Beware of False Hope – Automatic IRS Filing Extension
In 5 minutes, you could get a 6 month extension.
Did you know that you can get a 6 month extension to pay your taxes? Just file Form 4868 and voila! You just got six more months to get the funds together to pay that tax bill. Sounds super easy, why isn’t everyone doing it?
Well, the IRS doesn’t always say what they mean and mean what they say. You’ve seen their forms and instructions. It’s almost like they’re trying their very best to trip you up.
Do they Want Us to Screw Up?
First off, let’s be clear here. Even calling it an “Automatic Extension” is highly misleading. It is not automatic and it is not an extension to get more time to pay your taxes.
So what do they mean? Well, automatic means that the IRS doesn’t ask why you want the extension. And that extension only gives you an extra six months to file your taxes. See, they are happy to give you a bit more time to organize your receipts and calculate the exact amount of your tax liability. You still have to pay with the rest of us; on time. Still, how can you be expected to pay if you don’t know how much? Well, that part is actually fairly easy. You estimate based on what you paid the previous year, fill out Form 4868 and send a check. If you didn’t pay your taxes in 2010, you may be getting a red letter and an audit this year.

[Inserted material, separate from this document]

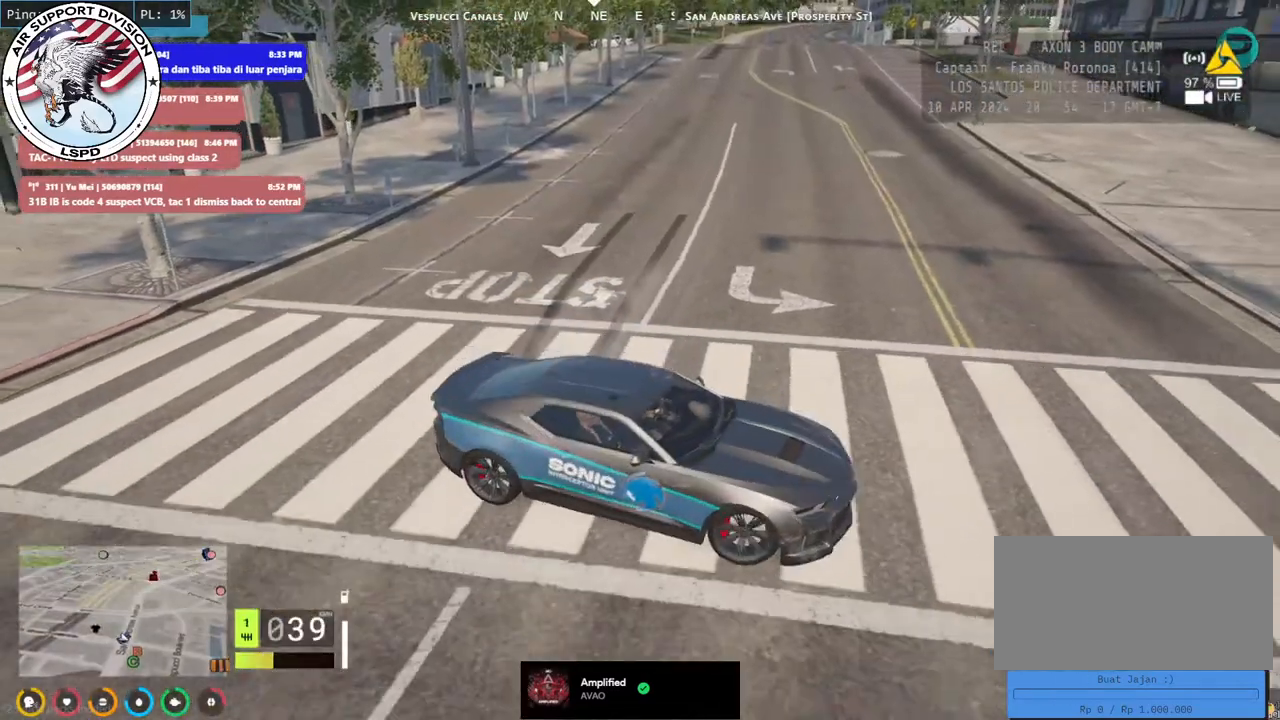
{"keys": ["a", "w"], "mouse": ["mb4"], "events": [[317, "space", "up"]]}
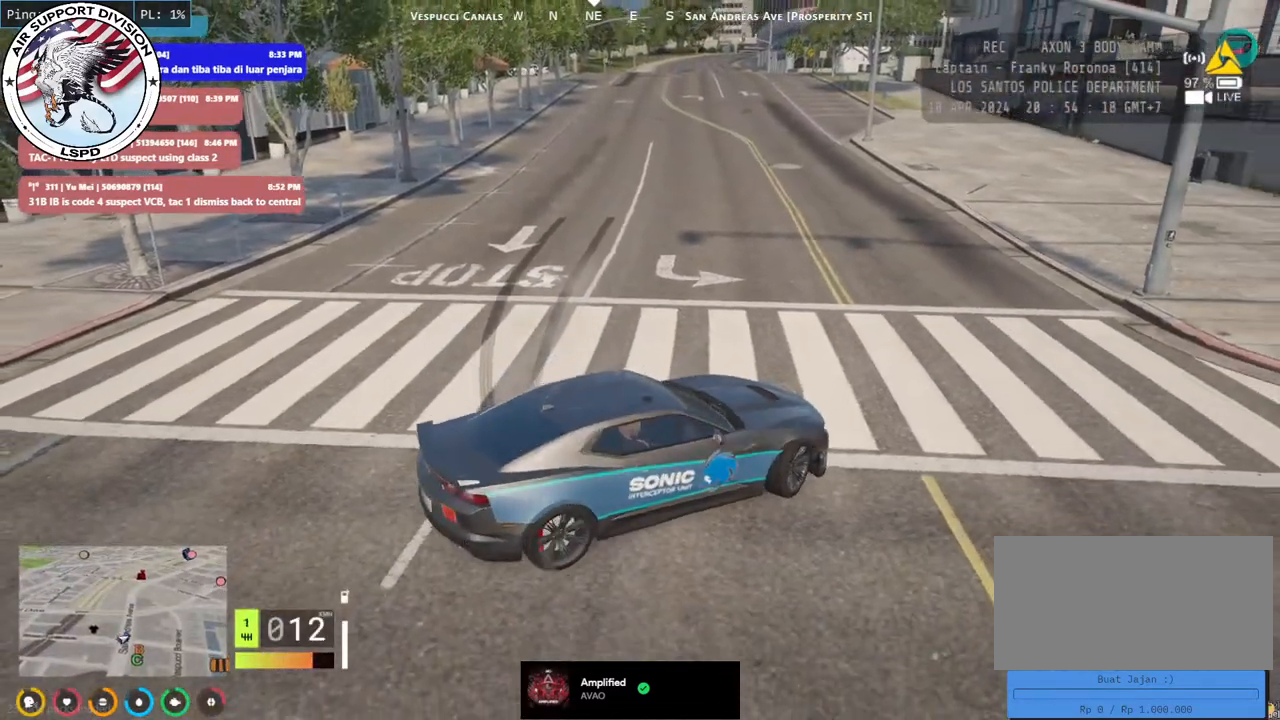
{"keys": ["w"], "mouse": ["mb4"], "events": [[484, "a", "up"]]}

You need to pay at least 90% of your tax liability to be safe. That gives you an additional 6 months to pay that other 10% without any penalties. If you pay less than 90% though, you might have to pay 0.5% per month on the remaining amount you owe. So if you owe a total of $10,000 in taxes and you send the IRS a check for $8,000 you would be charged an additional $5.00 per month ($10,000 x 90% = $9,000 - $8,000 = $1,000 x 0.5% = $5.00).
It may seem like a lot of effort just to hold off on such a small amount. You still have to file your taxes by April 15 (but you only have to file form 4868 so it’s a lot less paperwork) and you still have to pay a good portion of your taxes on time, but the extension can still save you a lot of money.
If You Don’t Pay on Time, You’ll Pay Big Time
If you don’t pay your taxes by April 15 and you didn’t file an extension you will be charged a 0.5% “failure to pay” penalty, as described above, but the IRS will also tack on an additional 5% per month “failure to file” penalty on your total remaining balance. If you owe the same $10,000 as in the example above, you are now paying $550 dollars per month in penalties, instead of just $5.00. Not very logical right?
So apply for the extension. The IRS will always grant you one. Even if you end up not paying any of your taxes at all, you still save $500 a month (assuming a $10,000 liability) because you aren’t getting charged for failure to file. So take the 5 minutes to fill out Form 4868 and save yourself the money and the audit.